Apache Hive: SQL, open-source querying tool
September 18, 2020

Apache Hive: SQL, open-source querying tool

Anonymous | TrustRadius Reviewer
Score 7 out of 10
Vetted Review
Verified User

Overall Satisfaction with Apache Hive

Our company primarily uses Apache Hive to manage our data warehouse by being able to query multiple databases. We partition our tables as well as monitor query performance on very custom data queries by using this hive. Hive is only used by our data analysts and an overseas data warehouse team with only a few shared licenses existing on our virtual machines.
  • Monitor query performance
  • Manage tables in the data warehouse
  • Uses standard SQL
  • UI is quite dated and not intuitive
  • Open-source, so does not have consistent updates or support
  • Not the most optimal for ETL processes
  • No licensing costs
  • Little training needed for most users
Open-source software with little incentive to innovate or have consistent support to push out updates and changes to the platform
It uses standard SQL, which most architects and developers are quite familiar with writing. The user interface and general intuitiveness of navigation are very dated and will require some searching for documentation before being able to find what certain functions are able to do. Works well but is still quite slow compared to similar products such as Impala.
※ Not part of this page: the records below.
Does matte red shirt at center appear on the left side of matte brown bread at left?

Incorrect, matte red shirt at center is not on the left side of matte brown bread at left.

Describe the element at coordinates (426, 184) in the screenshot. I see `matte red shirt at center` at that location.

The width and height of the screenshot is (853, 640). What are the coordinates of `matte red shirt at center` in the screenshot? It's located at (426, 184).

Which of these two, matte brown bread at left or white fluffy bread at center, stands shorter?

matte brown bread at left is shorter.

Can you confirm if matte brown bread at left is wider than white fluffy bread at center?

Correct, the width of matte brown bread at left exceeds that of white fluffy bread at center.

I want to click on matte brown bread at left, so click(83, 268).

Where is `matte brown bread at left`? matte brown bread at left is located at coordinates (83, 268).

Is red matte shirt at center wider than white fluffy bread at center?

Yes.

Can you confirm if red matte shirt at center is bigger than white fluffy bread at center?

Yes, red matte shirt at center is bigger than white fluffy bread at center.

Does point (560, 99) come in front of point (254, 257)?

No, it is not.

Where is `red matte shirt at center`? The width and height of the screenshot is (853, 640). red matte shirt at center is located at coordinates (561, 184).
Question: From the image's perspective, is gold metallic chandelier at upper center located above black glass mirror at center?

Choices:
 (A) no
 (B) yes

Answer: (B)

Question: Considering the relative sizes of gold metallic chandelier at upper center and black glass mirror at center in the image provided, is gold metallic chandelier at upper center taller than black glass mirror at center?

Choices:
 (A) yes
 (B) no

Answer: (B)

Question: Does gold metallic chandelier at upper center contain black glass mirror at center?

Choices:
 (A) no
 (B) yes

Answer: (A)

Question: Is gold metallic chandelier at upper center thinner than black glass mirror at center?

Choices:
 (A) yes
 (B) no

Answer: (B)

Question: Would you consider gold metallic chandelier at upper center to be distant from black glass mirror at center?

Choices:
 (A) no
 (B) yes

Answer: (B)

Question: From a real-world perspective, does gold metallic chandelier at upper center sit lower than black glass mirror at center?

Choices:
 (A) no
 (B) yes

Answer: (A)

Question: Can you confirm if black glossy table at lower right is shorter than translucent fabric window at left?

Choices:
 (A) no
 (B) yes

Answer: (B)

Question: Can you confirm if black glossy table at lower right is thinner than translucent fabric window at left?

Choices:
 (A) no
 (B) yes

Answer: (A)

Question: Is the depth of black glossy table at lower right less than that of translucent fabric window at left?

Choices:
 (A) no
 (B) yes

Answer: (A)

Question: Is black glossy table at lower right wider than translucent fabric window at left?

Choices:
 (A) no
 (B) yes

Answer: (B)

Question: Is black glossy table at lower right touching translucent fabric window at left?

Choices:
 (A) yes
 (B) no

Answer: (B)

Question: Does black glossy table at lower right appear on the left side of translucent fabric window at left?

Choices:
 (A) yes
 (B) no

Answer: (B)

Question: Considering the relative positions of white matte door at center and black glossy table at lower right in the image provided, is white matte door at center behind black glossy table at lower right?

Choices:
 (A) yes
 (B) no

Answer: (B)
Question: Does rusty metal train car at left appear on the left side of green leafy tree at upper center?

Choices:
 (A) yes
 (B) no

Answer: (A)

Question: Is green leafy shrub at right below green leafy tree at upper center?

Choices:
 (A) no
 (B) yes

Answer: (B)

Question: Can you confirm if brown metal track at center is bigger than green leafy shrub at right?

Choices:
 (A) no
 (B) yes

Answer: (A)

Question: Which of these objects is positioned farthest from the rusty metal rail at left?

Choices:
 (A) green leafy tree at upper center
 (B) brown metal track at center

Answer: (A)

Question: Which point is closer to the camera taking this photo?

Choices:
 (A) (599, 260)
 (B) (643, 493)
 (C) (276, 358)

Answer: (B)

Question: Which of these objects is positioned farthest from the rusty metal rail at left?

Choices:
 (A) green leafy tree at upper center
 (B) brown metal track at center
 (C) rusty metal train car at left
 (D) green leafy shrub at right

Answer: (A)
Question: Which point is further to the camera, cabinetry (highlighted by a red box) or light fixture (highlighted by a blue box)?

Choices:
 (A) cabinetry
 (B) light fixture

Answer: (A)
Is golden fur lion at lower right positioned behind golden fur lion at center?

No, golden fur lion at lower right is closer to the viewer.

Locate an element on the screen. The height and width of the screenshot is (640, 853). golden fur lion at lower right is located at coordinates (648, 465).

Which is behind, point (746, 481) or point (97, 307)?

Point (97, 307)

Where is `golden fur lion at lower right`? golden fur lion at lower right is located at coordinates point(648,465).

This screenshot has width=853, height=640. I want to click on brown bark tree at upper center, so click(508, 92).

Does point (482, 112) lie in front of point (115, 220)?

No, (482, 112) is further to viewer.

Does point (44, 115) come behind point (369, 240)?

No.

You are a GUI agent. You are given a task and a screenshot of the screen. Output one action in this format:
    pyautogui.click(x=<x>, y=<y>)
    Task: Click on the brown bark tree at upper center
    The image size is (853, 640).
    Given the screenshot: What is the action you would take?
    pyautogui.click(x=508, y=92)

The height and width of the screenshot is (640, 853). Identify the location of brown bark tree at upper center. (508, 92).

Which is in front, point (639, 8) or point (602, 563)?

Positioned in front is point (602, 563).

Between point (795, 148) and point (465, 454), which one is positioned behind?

Do you think Apache Hive delivers good value for the price?

Yes

Are you happy with Apache Hive's feature set?

Yes

Did Apache Hive live up to sales and marketing promises?

No

Did implementation of Apache Hive go as expected?

No

Would you buy Apache Hive again?

Yes

Apache Hive is well suited for organizations looking for an initial tool to begin their process of managing their data warehouse as it is open-source and relatively easy to set up. This works well with some legacy systems and many consoles support this. While Hive used to be quite revolutionary, it has fallen behind many other tools that are more performant or specialized for managing DBs, writing queries, and partitioning tables.